_Task_:
Within the entries below, count the lines that hold the string "thumb" and give only that number.

_The records_:
+ + + +

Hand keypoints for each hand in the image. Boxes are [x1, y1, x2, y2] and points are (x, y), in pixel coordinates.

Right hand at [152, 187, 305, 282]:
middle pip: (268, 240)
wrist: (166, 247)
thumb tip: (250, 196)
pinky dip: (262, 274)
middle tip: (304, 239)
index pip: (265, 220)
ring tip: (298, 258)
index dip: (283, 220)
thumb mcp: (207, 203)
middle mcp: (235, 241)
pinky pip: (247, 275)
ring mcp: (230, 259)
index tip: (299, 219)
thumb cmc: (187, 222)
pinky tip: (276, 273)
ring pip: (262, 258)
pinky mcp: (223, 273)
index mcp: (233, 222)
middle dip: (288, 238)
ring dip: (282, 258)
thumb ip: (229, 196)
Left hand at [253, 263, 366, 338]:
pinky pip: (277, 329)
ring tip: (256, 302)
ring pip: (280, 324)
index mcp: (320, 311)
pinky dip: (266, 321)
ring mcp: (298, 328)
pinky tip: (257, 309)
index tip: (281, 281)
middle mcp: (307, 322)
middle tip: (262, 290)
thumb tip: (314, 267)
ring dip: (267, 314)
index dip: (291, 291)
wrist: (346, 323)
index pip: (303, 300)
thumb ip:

+ + + +

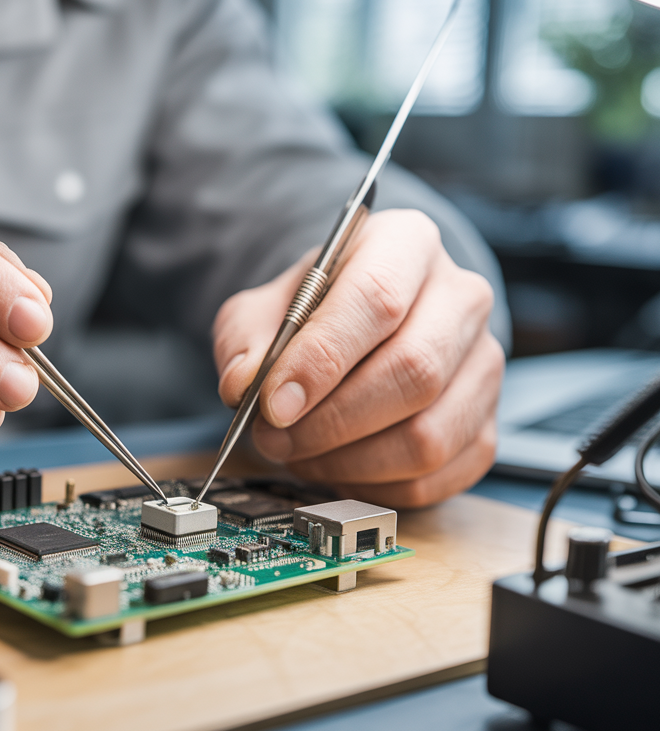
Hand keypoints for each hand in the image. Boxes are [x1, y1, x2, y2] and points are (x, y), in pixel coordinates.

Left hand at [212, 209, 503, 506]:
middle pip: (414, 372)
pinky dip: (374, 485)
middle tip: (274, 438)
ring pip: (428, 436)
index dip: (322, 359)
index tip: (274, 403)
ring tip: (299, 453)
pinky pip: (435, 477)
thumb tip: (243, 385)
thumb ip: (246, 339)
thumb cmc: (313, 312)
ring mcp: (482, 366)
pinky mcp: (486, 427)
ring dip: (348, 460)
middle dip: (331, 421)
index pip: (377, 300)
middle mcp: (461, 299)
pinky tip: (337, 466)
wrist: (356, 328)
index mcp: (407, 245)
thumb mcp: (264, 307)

+ + + +

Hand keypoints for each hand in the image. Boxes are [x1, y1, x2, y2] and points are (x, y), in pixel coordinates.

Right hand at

+ + + +

_Reply_:
10